* **Records to use**

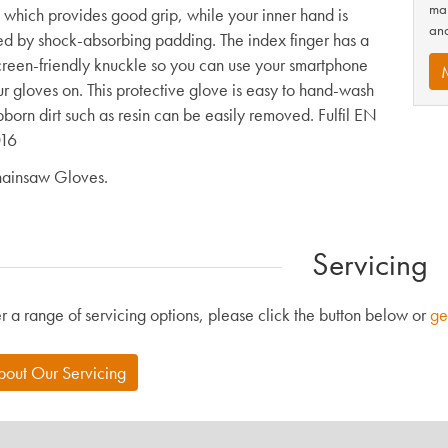
man
, which provides good grip, while your inner hand is
and
ed by shock-absorbing padding. The index finger has a
creen-friendly knuckle so you can use your smartphone
ur gloves on. This protective glove is easy to hand-wash
bborn dirt such as resin can be easily removed. Fulfil EN
16
ainsaw Gloves.
Servicing
r a range of servicing options, please click the button below or
ge
bout Our Servicing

* **Work instructions**
When a line in the listing includes the word "your", report that line in full.

* **Completed task**
, which provides good grip, while your inner hand is
creen-friendly knuckle so you can use your smartphone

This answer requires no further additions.